Hydrothermal reaction chemistry and characterization of ferric arsenate phases precipitated from Fe2(SO4)3–As2O5–H2SO4 solutions

The hydrothermal reaction chemistry and characterization of high temperature (150–225 °C) ferric arsenate phases produced from sulfate media was studied. In particular, the effect of Fe (III)/As (V) molar ratio, temperature, and time on the phases formed was examined. Three major arsenate-bearing phases were produced in our studies: (a) sulfate-containing scorodite (Fe(AsO4)1 − 0.67x(SO4)x·2H2O where x ≤ 0.20) at an Fe(III)/As(V) molar ratio of 0.7–1.87, 150–175 °C and 2–24 h reaction time; (b) ferric arsenate sub-hydrate (FAsH; Fe(AsO4)0.998(SO4)0.01·0.72H2O) at Fe(III)/As(V) molar ratio of 0.69–0.93, 200–225 °C and 10–24 h reaction time; (c) basic ferric arsenate sulfate (BFAS; Fe(AsO4)1 − x(SO4)x(OH)x·(1 − x)H2O, where 0.3 < x < 0.7) at Fe(III)/As(V) molar ratio of 1.67–4.01, 175–225 °C and 4–24 h reaction time.
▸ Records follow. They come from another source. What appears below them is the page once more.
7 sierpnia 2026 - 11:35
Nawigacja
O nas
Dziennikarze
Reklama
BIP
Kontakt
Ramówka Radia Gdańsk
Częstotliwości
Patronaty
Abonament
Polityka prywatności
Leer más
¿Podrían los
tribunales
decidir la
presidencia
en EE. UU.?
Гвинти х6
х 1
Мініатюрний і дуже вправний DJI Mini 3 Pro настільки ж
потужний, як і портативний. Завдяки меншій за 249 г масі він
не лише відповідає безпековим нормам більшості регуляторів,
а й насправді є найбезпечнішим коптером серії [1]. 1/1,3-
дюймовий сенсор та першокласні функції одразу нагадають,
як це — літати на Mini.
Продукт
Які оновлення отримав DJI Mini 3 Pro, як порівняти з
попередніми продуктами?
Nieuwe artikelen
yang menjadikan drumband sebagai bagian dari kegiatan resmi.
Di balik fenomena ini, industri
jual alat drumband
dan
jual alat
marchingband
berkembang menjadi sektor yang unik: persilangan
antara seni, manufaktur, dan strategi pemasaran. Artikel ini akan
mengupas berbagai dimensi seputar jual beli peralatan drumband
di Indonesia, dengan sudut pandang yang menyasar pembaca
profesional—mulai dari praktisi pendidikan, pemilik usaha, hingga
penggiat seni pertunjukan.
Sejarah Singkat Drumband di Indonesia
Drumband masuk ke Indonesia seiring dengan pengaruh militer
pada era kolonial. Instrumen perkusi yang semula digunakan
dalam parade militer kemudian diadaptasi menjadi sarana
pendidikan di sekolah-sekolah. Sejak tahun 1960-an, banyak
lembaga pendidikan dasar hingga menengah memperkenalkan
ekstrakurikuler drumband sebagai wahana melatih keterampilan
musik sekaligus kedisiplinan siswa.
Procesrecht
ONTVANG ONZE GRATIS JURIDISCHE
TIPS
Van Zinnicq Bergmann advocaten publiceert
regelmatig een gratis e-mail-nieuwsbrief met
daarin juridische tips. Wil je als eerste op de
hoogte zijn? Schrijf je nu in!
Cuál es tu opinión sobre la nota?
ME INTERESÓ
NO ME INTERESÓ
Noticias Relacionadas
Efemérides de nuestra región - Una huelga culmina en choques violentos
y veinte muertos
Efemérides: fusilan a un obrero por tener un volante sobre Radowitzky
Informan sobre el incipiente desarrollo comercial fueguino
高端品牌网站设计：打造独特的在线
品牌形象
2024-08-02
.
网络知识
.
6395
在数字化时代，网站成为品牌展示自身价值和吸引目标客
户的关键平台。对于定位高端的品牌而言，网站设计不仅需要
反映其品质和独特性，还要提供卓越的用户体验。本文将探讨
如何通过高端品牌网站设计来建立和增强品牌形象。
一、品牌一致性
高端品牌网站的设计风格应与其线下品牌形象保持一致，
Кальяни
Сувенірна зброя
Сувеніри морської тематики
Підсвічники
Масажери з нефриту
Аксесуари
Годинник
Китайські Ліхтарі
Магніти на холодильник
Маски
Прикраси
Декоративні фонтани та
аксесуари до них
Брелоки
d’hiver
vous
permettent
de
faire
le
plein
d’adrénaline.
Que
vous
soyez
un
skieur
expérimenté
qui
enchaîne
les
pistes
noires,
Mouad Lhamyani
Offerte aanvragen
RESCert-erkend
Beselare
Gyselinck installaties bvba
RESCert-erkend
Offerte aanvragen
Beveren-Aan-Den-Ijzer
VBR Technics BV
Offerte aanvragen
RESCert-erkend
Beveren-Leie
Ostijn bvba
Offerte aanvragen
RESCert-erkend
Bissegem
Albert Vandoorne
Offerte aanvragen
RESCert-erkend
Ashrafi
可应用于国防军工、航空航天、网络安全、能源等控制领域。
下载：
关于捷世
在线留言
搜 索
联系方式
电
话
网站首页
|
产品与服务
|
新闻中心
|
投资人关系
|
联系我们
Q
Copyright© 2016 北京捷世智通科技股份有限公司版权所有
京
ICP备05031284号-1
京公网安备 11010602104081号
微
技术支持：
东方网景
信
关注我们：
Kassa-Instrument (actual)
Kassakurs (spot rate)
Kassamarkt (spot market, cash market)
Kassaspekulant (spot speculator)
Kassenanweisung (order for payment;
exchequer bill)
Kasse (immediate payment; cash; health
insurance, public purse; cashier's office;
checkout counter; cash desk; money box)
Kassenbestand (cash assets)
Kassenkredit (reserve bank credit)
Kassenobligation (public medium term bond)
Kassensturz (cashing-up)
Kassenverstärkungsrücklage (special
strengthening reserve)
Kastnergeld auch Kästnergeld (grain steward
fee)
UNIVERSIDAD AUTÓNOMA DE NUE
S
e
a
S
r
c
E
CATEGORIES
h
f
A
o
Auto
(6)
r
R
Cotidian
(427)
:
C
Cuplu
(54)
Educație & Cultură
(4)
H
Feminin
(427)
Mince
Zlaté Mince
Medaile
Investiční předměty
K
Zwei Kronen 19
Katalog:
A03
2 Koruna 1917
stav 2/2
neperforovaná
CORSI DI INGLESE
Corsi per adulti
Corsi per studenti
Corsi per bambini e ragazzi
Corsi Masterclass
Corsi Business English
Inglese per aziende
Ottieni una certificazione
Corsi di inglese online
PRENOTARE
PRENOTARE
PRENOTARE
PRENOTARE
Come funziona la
Scorodite was found to be metastable at an Fe(III)/As(V) molar ratio of one, 1 h reaction time and 200 °C. Extension of retention time to 10 h under the same conditions gave predominantly FAsH with minor presence of scorodite, while additional retention time to 24 h resulted in the formation of only FAsH. XRD, Raman and ATR-IR, proved that our FAsH is the same phase with that labeled previously as “Type 1” and the “Phase 4”; similarly our BFAS was identical to the so-called “Type 2” and “Phase 3”. The Fe L-edge XANES analysis showed that scorodite, FAsH and BFAS exhibited an octahedral type of crystal field with a paramagnetic high spin anti-ferromagnetic character as in hematite. Short term leachability tests determined FAsH to be slightly more soluble than scorodite and BFAS after 24 h, while after several TCLP-like contacts there was < 0.1 mg/L arsenic release from all phases. Long term (> 8 months) stability testing of FAsH and BFAS found FAsH to yield somewhat higher arsenic release than BFAS. The latterʹs arsenic release potential was evaluated to be equivalent or slightly better than that of scorodite.